◆ **EXERCISE INSTRUCTIONS**: Below are the records; copy exactly the stretch from the line containing "- T7 vertebra: box" through the line containing "right, bottom; pixels)", both ends included, and nothing else.

◆ **RECORD EXTRACTS**:
###
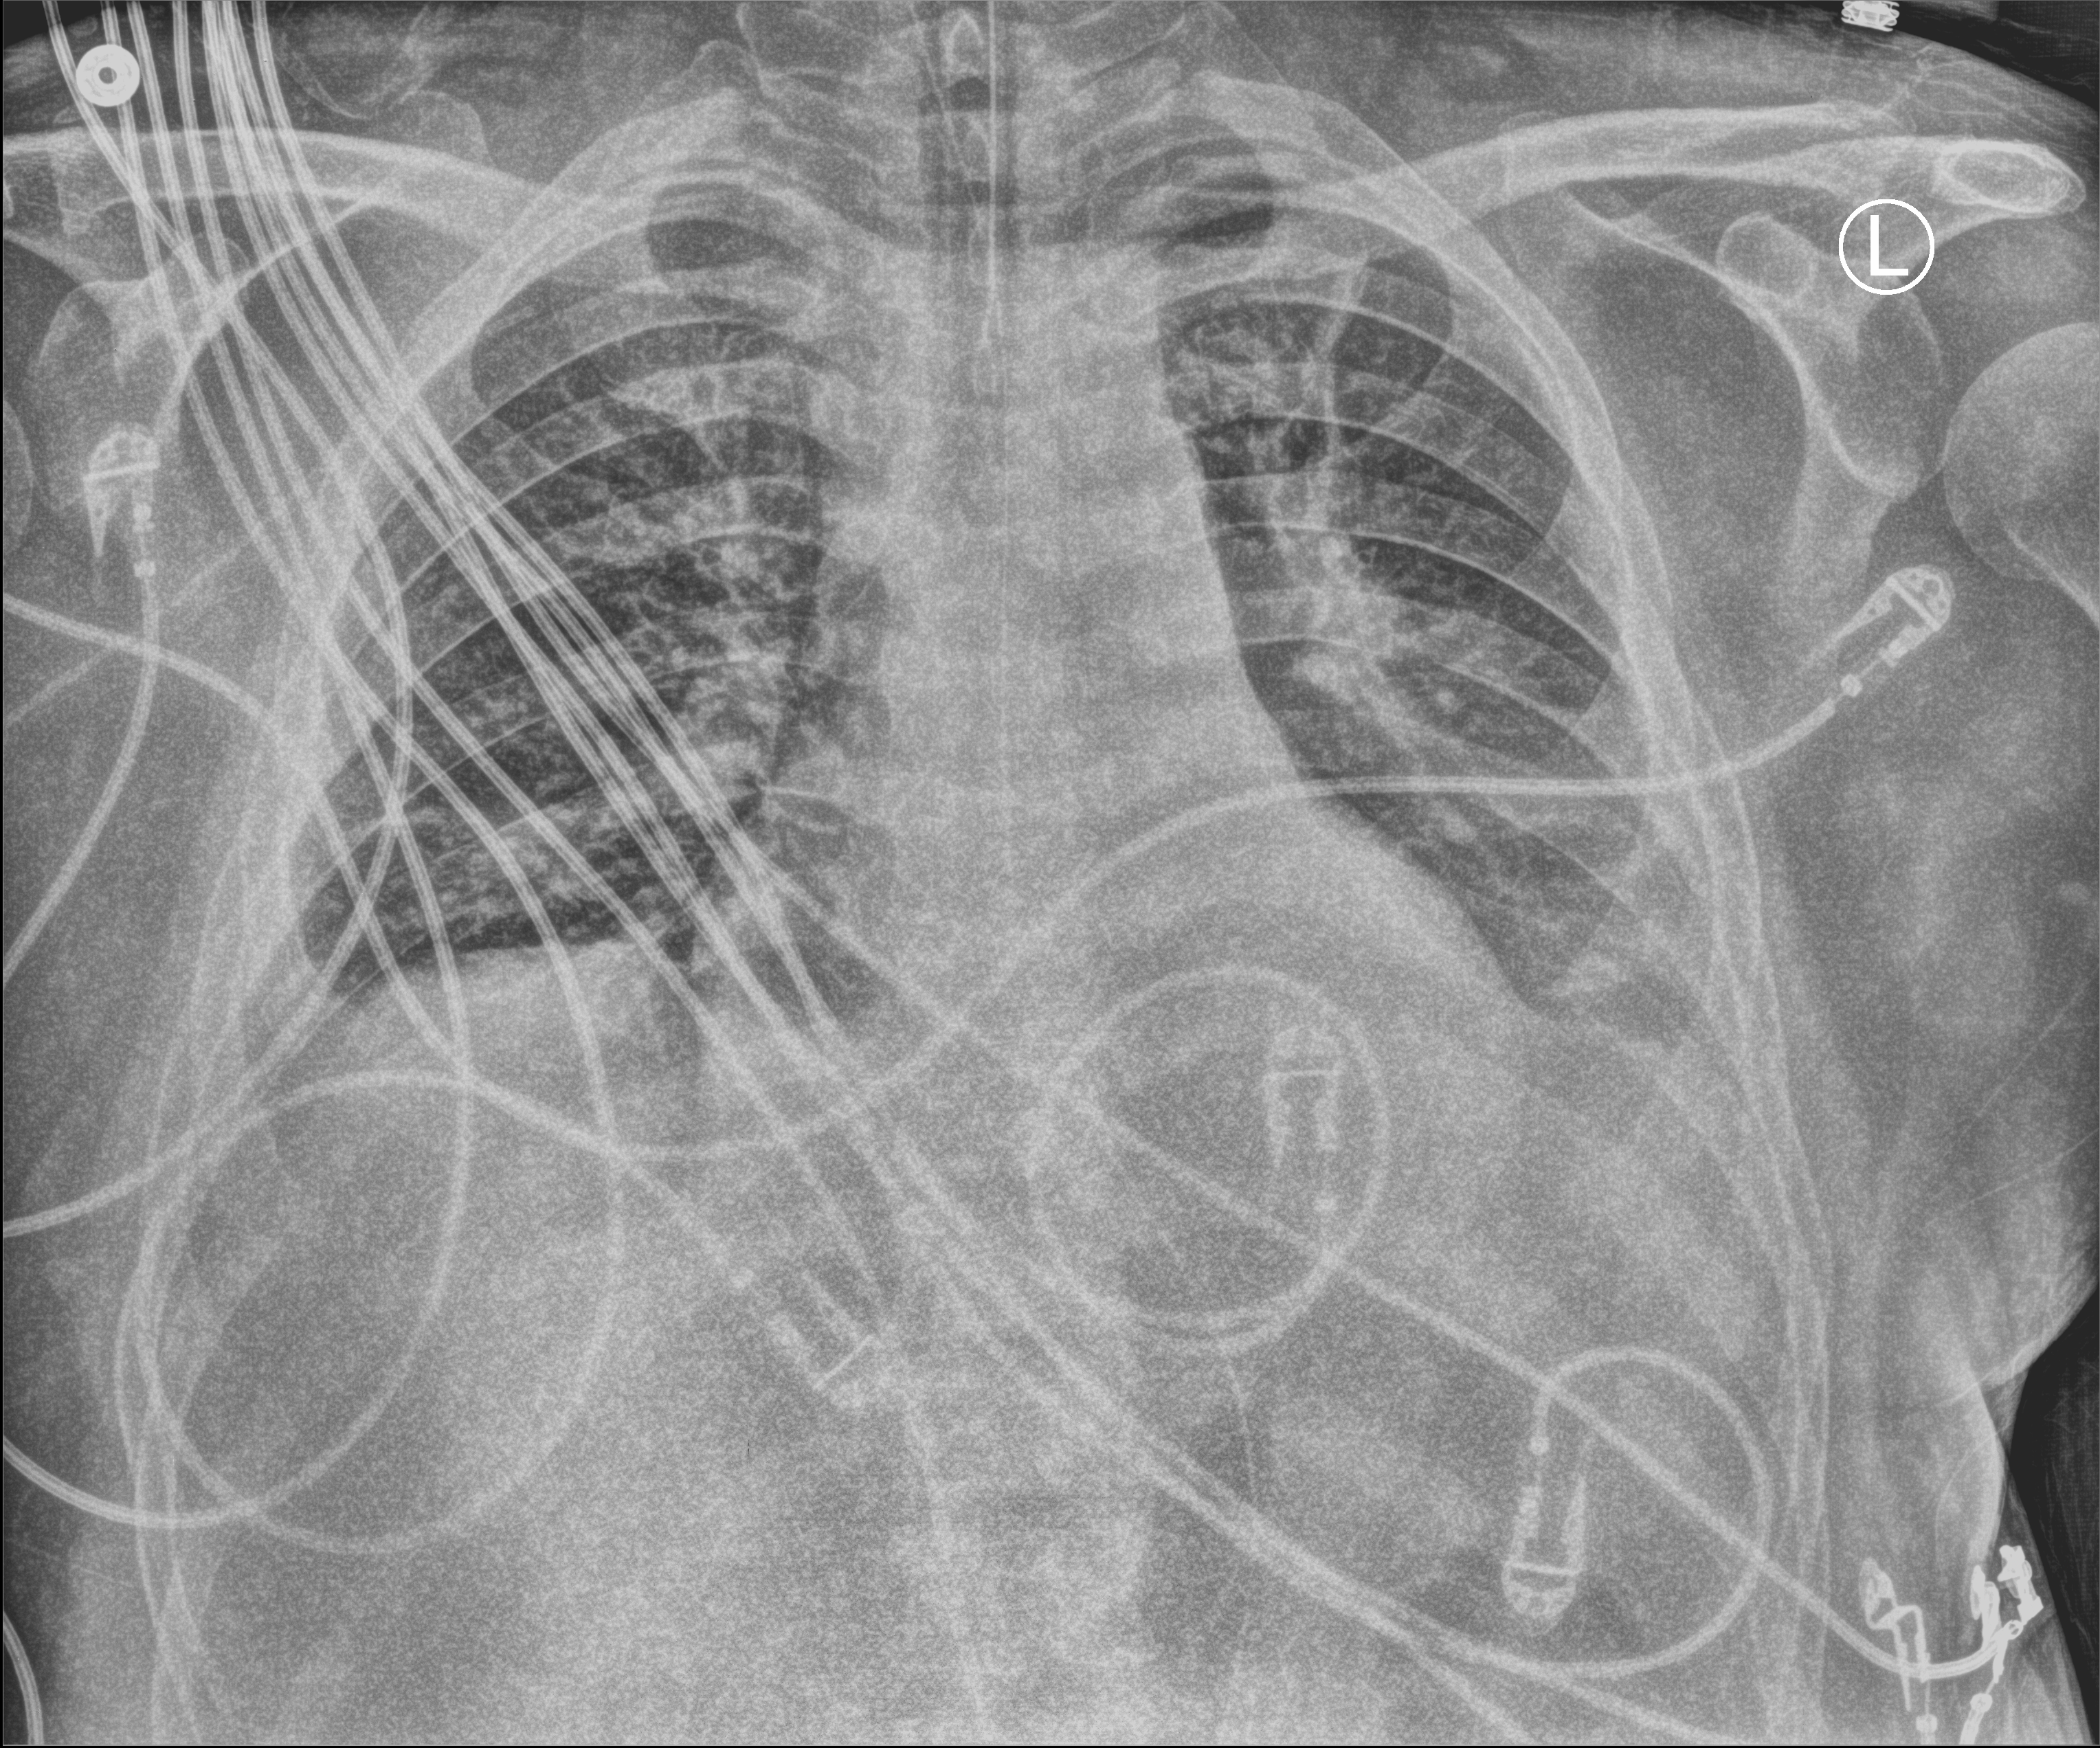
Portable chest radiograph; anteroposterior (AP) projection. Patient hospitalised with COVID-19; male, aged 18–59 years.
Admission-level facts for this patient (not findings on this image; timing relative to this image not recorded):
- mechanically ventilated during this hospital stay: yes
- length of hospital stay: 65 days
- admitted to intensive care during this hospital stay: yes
###
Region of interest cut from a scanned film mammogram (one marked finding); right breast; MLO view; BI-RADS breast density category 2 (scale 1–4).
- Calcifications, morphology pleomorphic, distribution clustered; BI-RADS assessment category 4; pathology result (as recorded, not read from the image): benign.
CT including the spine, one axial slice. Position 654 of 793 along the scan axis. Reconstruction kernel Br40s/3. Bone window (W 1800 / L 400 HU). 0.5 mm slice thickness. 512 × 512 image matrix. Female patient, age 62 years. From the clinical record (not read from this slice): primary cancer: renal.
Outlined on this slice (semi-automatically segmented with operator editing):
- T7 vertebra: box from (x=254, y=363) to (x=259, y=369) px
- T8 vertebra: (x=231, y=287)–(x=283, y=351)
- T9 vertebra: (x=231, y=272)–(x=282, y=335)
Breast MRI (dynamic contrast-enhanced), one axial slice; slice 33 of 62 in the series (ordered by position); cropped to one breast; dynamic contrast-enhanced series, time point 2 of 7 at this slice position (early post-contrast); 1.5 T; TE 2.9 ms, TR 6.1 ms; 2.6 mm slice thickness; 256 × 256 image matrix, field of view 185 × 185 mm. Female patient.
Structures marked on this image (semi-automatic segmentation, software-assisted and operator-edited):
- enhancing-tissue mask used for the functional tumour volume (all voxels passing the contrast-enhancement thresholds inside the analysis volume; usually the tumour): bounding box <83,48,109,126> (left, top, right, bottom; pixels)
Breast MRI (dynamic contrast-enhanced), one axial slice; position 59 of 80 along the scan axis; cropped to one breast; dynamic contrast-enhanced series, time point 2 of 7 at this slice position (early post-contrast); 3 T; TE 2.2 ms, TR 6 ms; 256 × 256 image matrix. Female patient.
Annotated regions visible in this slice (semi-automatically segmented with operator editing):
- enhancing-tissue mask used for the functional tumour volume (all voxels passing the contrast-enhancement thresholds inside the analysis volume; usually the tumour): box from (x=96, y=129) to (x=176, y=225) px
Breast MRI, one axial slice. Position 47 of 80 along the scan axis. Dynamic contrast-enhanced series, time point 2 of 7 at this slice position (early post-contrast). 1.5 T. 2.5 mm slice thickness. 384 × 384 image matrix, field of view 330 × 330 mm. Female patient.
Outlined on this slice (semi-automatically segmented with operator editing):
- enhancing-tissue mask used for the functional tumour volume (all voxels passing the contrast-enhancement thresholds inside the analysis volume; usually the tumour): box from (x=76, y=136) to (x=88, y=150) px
###
◆ **ANSWER SPACE**:
- T7 vertebra: box from (x=254, y=363) to (x=259, y=369) px
- T8 vertebra: (x=231, y=287)–(x=283, y=351)
- T9 vertebra: (x=231, y=272)–(x=282, y=335)
Breast MRI (dynamic contrast-enhanced), one axial slice; slice 33 of 62 in the series (ordered by position); cropped to one breast; dynamic contrast-enhanced series, time point 2 of 7 at this slice position (early post-contrast); 1.5 T; TE 2.9 ms, TR 6.1 ms; 2.6 mm slice thickness; 256 × 256 image matrix, field of view 185 × 185 mm. Female patient.
Structures marked on this image (semi-automatic segmentation, software-assisted and operator-edited):
- enhancing-tissue mask used for the functional tumour volume (all voxels passing the contrast-enhancement thresholds inside the analysis volume; usually the tumour): bounding box <83,48,109,126> (left, top, right, bottom; pixels)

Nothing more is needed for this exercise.